This post is dedicated in memory of Shlomo ben Aryeh Zalman. May it be an aliyah for his neshama.
Elisheva Maline
According to the Sefat Emet, a Torah commentator from the mid 1800's, the month of Elul is a time of preparation for war.
What war?
Rosh HaShanah.
Rosh HaShana is a tug of war between us and this world - a place full of distraction - where the million dollar question is "Will G-d awareness ultimately prevail or will we get sucked into a lifetime of pain and deception?"
Just something to think about.
A personal story that happened to me recently demonstrates what I think preparing for Rosh HaShana means.
A while back, while walking past Ben Yehudah street in Jerusalem, I came nose to nose with a man who shoved a smelly hat in my face and muttered, "Charity saves from death. Charity saves from death."
I took the hint and fished out some coins. Only in Israel, I mused to myself, could a panhandler offer mussar (rebuke).
Most people find interactions like that one invasive and are most likely to ignore the guy. In fact, we often close our eyes to encounters with human frailty for the simple reason that they make us uncomfortable.
Generally, I would raise that flag as well.
This time, however, maybe because Rosh HaShana was right around the corner, I found it hard to feel irritated, especially when the situation I was confronted with came in the form of a man who seemingly had nothing, not even his dignity.
Could I dismiss this man, assuming that his situation came about through his own series of bad choices? I had no idea who he was or where he came from so who was I to measure what he deserved and why? What was it me to part with a few shekels, anyway? These two arguments, occuring within the space of nanoseconds, took place while I gave the man charily.
He walked away smiling and in a nutshell, I believe this is how I brought about a revelation of G-d just before the High Holy Days.
You should know that the bent of a person's thoughts on Rosh HaShana should not be on repentance, as some people erroneously suspect. They should be [hyper] focused around the excitement of G-d's coronation as the king of kings. The reason we also call Rosh HaShana a battlefield is because life on this earth demands that we struggle to reveal G-d in a place where it is very difficult to find Him. We think we're in charge of our destinies but we're not. We tend to assume that other people's mishaps are a result of their own failings but we can't. Nothing is clear.
This world is called an עולם (olam), a word which shares the same root as the word העלם (he'elaim) hidden. Why? Because part of our purpose here on earth is to grapple with that false sense of reality in which we assume our actions set numerous effects into motion and that 'it's by the strength of my hands which bring me this bounty.' Yet, really, anything that happens starts and ends with G-d's willing that it be so. Our constant struggle is to reveal and concretize that truth within ourselves.
Rosh HaShana is referred to as the day of judgment as well as a battlefield because Hashem (G-d) opens up the books of life and death. He writes our names down based on how we've conducted ourselves in the last year (we're also judged based on where we are personally during the davening (prayers) as well). Afterward, on Yom Kippur, the judgment is sealed.

Dataset records:

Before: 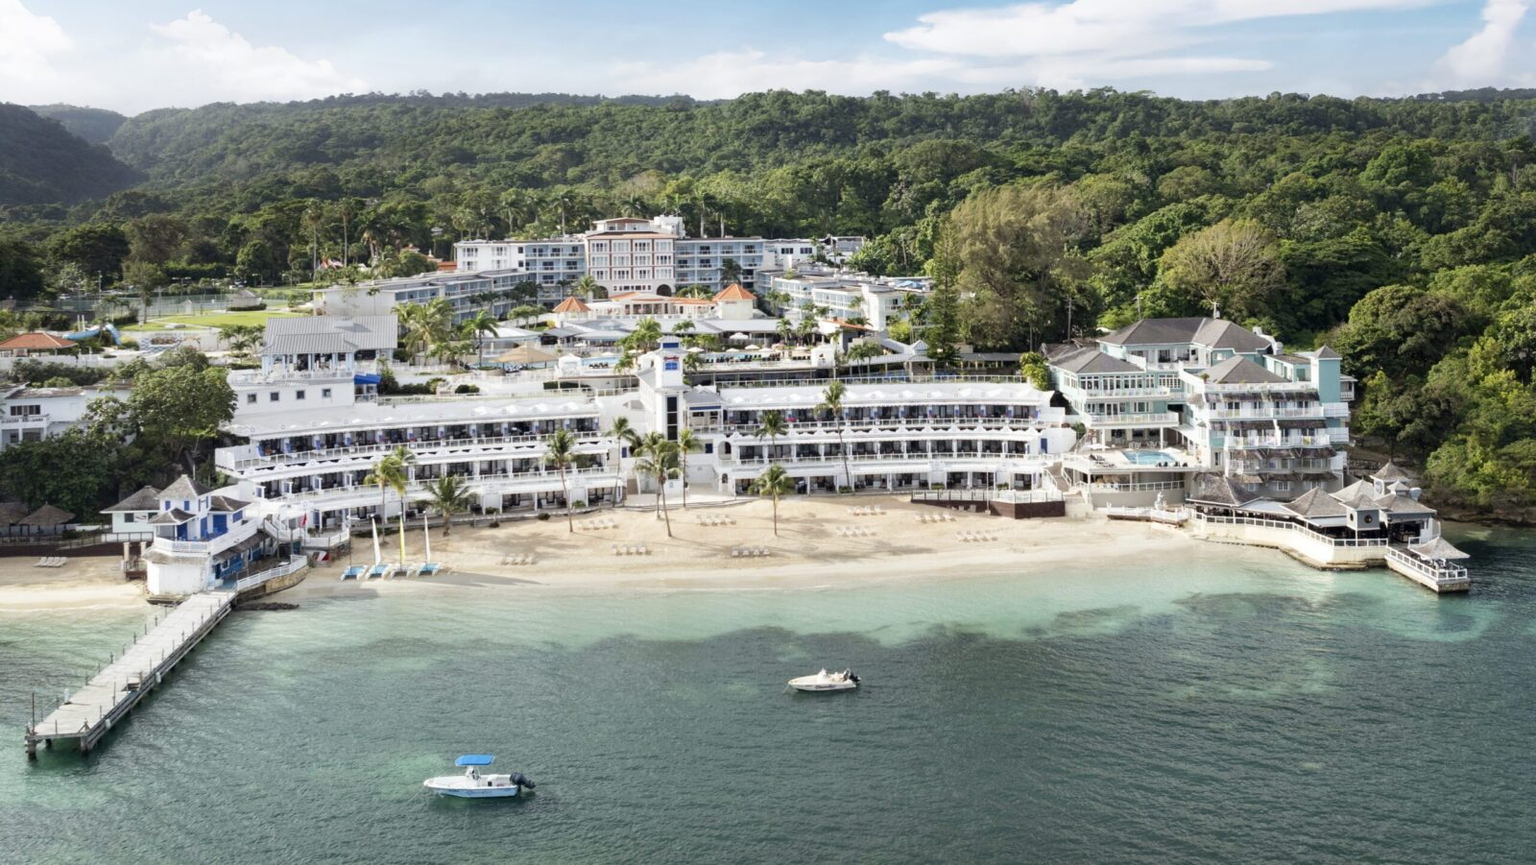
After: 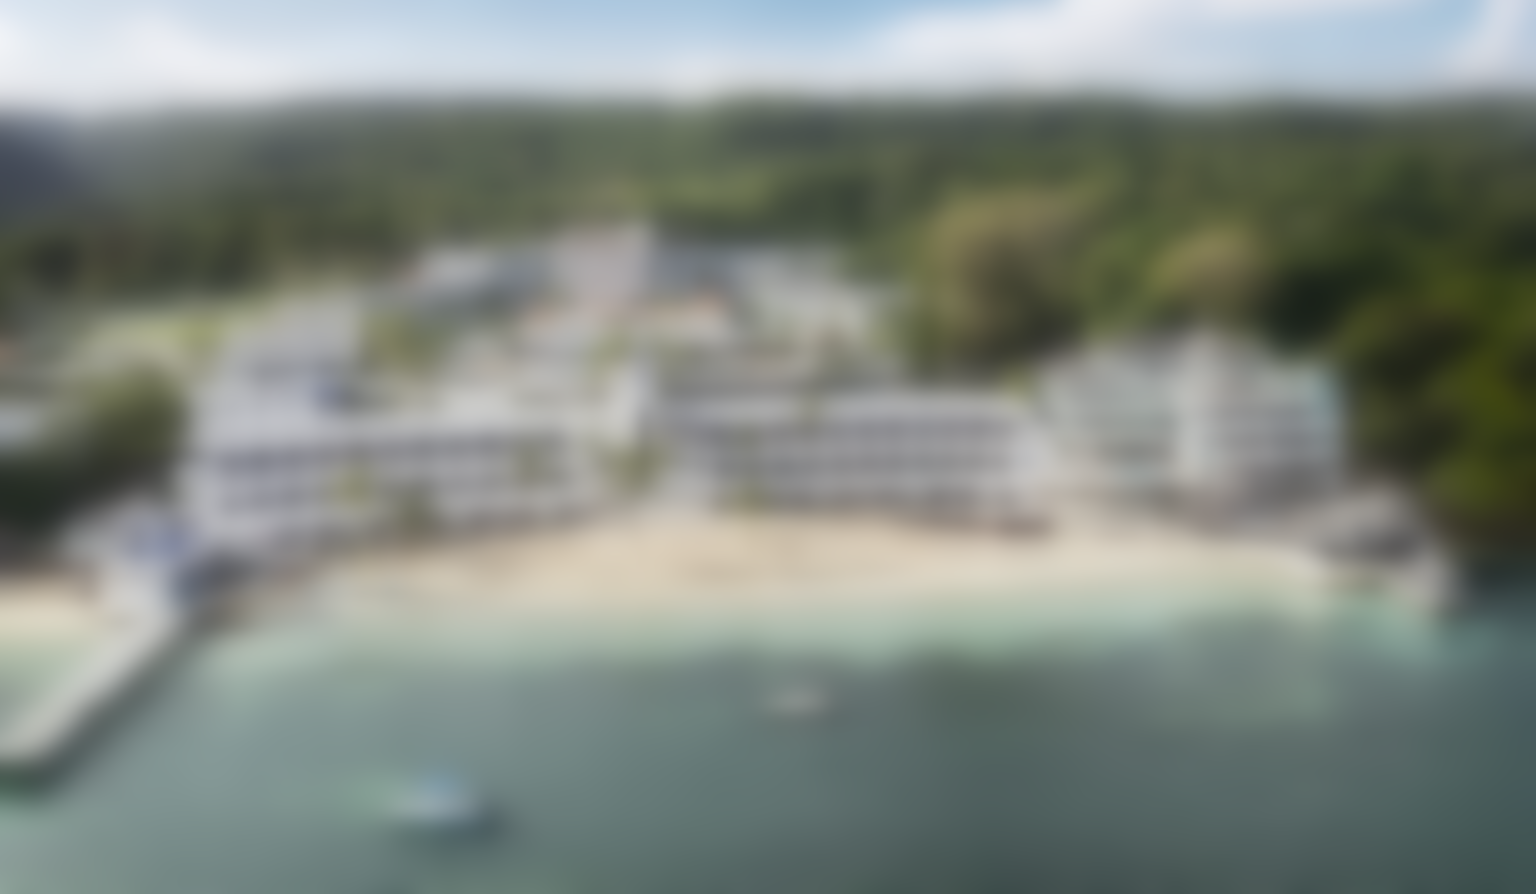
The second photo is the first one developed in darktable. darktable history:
shadows and highlights: shadows -88.03, highlights -35.45, shadows color adjustment 99.15%, highlights color adjustment 0%, soften with gaussian
crop and rotate: left 3.238%
lowpass: radius 16, unbound 0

Directions:
1. Starting at the beginning of the records and ending at the line containing "crop and rotate: left 3.238%", replace "developed" with "edited" and leave everything else unchanged. Leave the pictures out of your answer.
2. Continue the Rosh HaShana essay from the point where it stops.
The Rosh HaShana essay and the records are unrelated material.

Written answers:
1.
Before: 
After: 
The second photo is the first one edited in darktable. darktable history:
shadows and highlights: shadows -88.03, highlights -35.45, shadows color adjustment 99.15%, highlights color adjustment 0%, soften with gaussian
crop and rotate: left 3.238%

2.
The only way to a good life is through nullifying ourselves and in effect, declaring G-d's total dominion over us. My life is not mine to control; the only thing I own is my will to do better. The rest is up to G-d.
You can't fake that, though. "Okay, Big Guy, I let You be in Charge. Okay, cool. We're good."
G-d can read your thoughts.
How on earth do we prepare for something so challenging?
Most classic commentaries suggest the three T's: teshuvah, tefilla and tzedakah (repentance, prayer and charity), saying that all three can save a person from an evil decree. Or, as my panhandling friend put it, from the cold fist of death itself.
What do teshuvah, tefilla and tzedakah have to do with rescinding a difficult decree?
Repentance i.e. returning to G-d, praying to G-d and giving charity to one's fellow i.e. doing acts of kindness, bridge the gap between us, G-d and other people. By building emotional, and spiritual bridges, we make it more and more possible to feel G-d's presence in our daily lives.
Elul is called a time of intense closeness to Hashem, a time when He is referred to as 'The king in the field.' It's special because we don't need to make appointments or go through hosts of middlemen, as would be the case with a regular king, in order to get to Him. We just need to step out of our homes i.e. our comfort zones, and run into the fields.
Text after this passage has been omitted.